The last to be punished that day in Gao were two men who had been fighting. One man had been cut in the fight and the other was told that when the injured man recovered he would be able to inflict the exact same cut on his enemy.

In Kidal, another of the three main cities in Mali's north, residents say that the Islamists have banned traditional Tuareg festivities where drums are played all afternoon and into the night.

"Tuareg culture is done for here," mourned Jean Pierre Tita, a resident of the town. "It's Islamic culture that is going to take over now."

Tita said the Islamists have been preaching on the streets, as well as in mosques and at funerals.

In a region where residents generally practice a moderate form of Islam, many are having trouble adapting to the new rules.

"We're not used to them," said one resident of Gao who asked for anonymity for fear of reprisals. He said many young women have been staying at home since the Islamists started patrolling the streets on the lookout for those who are not in line with Shariah precepts.

"Many young girls are scared of the Islamists and they are not used to going out totally covered up. They don't even have the right clothes to cover themselves properly so they prefer to say at home," the resident said. "Most people are against the new rules but some young men who were already very religious are happy with the imposition of Shariah.

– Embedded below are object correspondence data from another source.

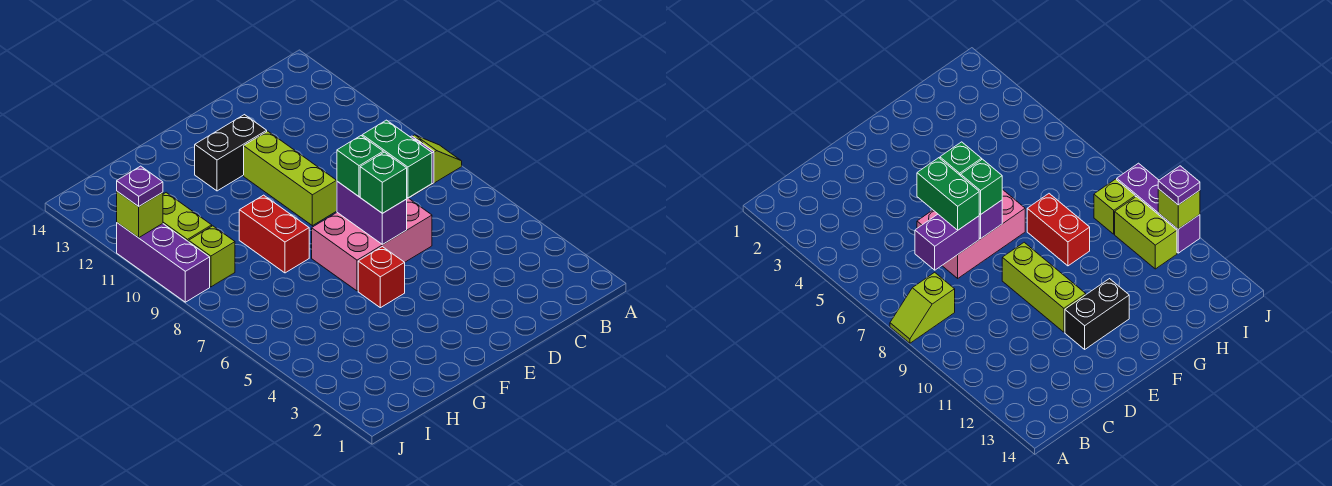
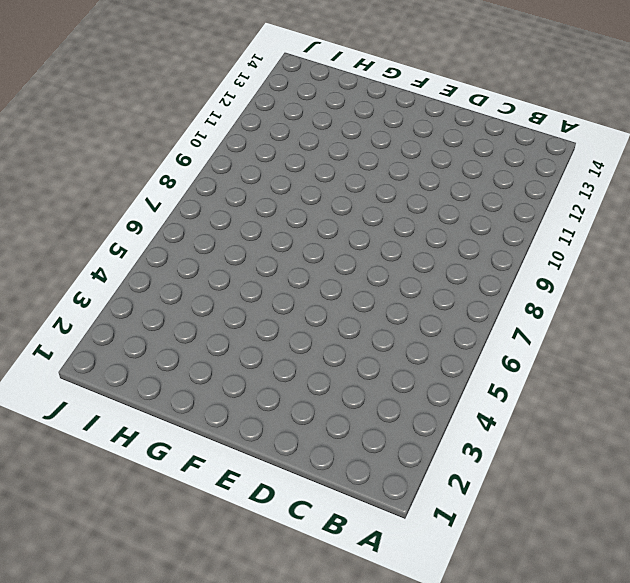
none -> lime 1x2 slope [413,135,462,196]
none -> pink 2x3 brick [312,198,432,291]
none -> lime 1x3 brick [244,131,337,226]

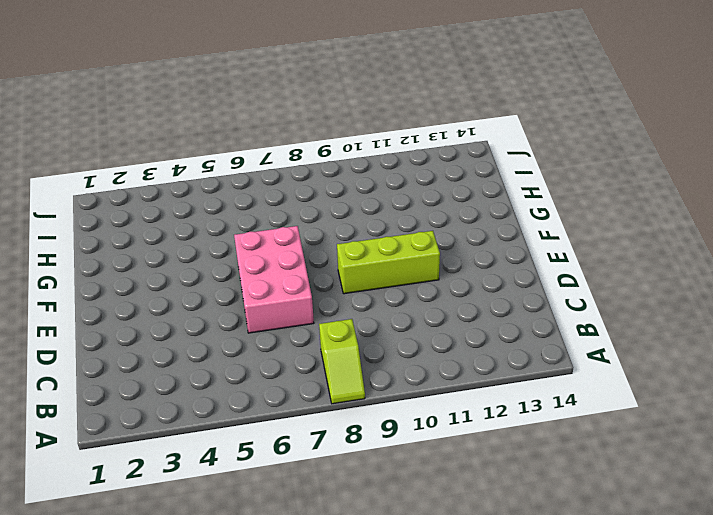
none -> black 1x2 brick [195,115,267,191]
none -> red 1x1 brick [358,247,405,308]
none -> red 1x2 brick [239,195,309,273]

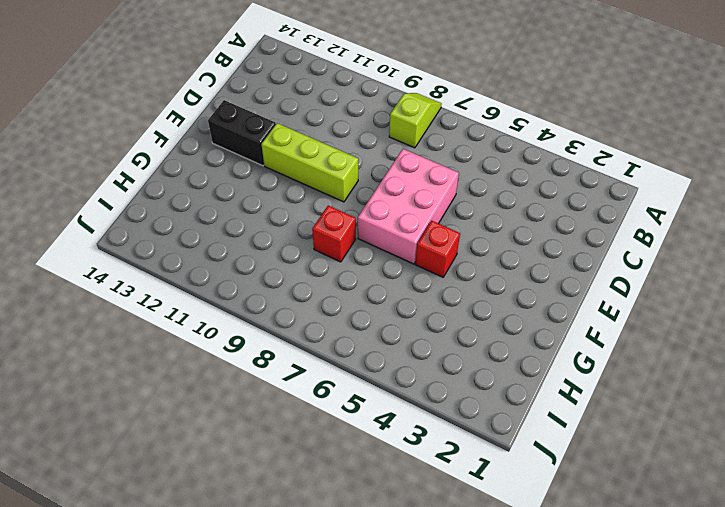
black 1x2 brick [208,100,276,166] -> black 1x2 brick turned to [195,115,267,191]
red 1x1 brick [312,206,356,262] -> red 1x2 brick [239,195,309,273]
none -> lime 1x1 brick [189,226,235,287]
none -> lime 1x2 brick [163,193,212,242]
none -> purple 1x3 brick [117,223,210,302]

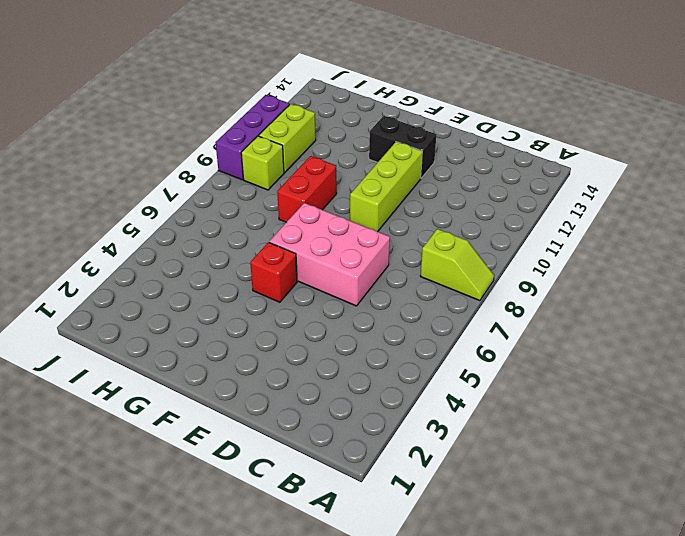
none -> purple 1x2 brick [915,214,979,270]
none -> purple 1x2 brick [337,181,407,244]
none -> lime 1x1 brick [117,192,163,238]

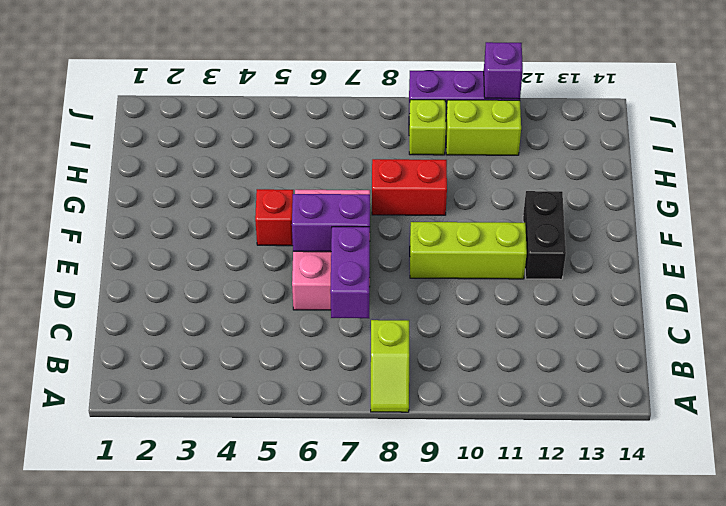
purple 1x1 brick [484,42,523,99] -> lime 1x1 brick [117,192,163,238]
none -> green 1x2 brick [362,120,432,198]
none -> green 1x1 brick [360,152,407,213]
none -> green 1x1 brick [337,136,383,197]

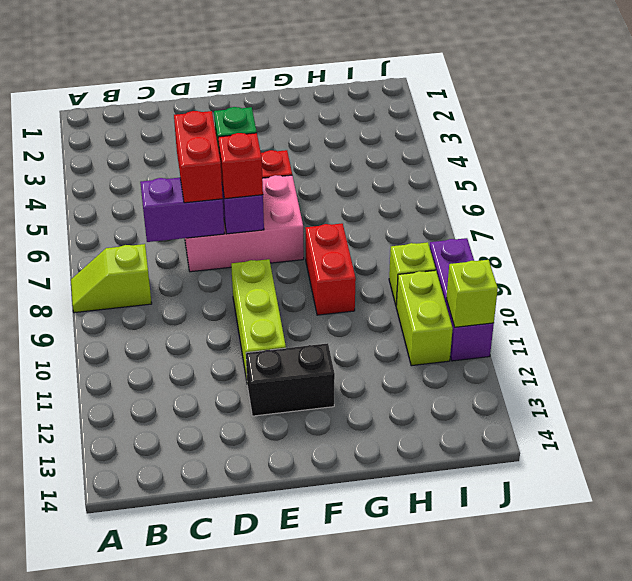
red 1x2 brick [174,111,223,203] -> green 1x2 brick [362,120,432,198]
red 1x1 brick [218,133,263,199] -> green 1x1 brick [337,136,383,197]
none -> purple 1x1 plate [117,166,163,206]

Some have even joined the Islamists."

In all three cities, the Islamists have attacked businesses selling alcohol, smashing bottles of beer and spirits. Residents say it's no longer possible to buy alcoholic beverages.

One of the groups that is imposing strict Islamic law, Ansar Dine — Arabic for Supporters of Islam — was formed at the end of last year and joined the Tuareg rebel group in chasing government forces out of the north a month ago. The Tuareg rebels declared independence for north Mali, but Ansar Dine (pronounced AN-sar deen) now says that it is against north Mali becoming independent.

Western diplomats in Bamako, the capital, say Ansar Dine has links with an even more hard-line militant Islamic group, Al-Qaida in the Islamic Maghreb, which has kidnapped Europeans and attacked government forces in Mali and beyond. Senior leaders from AQIM have been seen openly in towns in north Mali since Ansar Dine gained some control of them. Diplomats say that fighters sometimes move between the two groups.

Islamist fighters from other countries have been descending on northern Mali in the chaotic aftermath of the military coup in the capital in March that deposed the president. The vast area has become a potential haven for terrorists in a part of the Sahara bristling with heavy weapons looted from Libya. Witnesses in northern Mali and those who have fled to neighboring Niger say they have seen fighters from Algeria, Mauritania and Nigeria.

Another group that is less well known than AQIM, and may be a spinoff from that group, is the Movement for Oneness and Jihad in West Africa, which has also been bringing Shariah law to north Mali.

The Tuareg rebel group, which is called the National Movement for the Liberation of the Azawad, or NMLA, wants the foreign fighters gone.

"We've asked the armed groups who are not from here to leave," said Albachar Ag Hamadou, a member of the NMLA. "As for other armed fighters, soon we will tell them to put down their arms and submit themselves to our authority."

It is unclear whether the Tuareg nationalists have the firepower to make the Islamists submit to that authority if they don't do so willingly.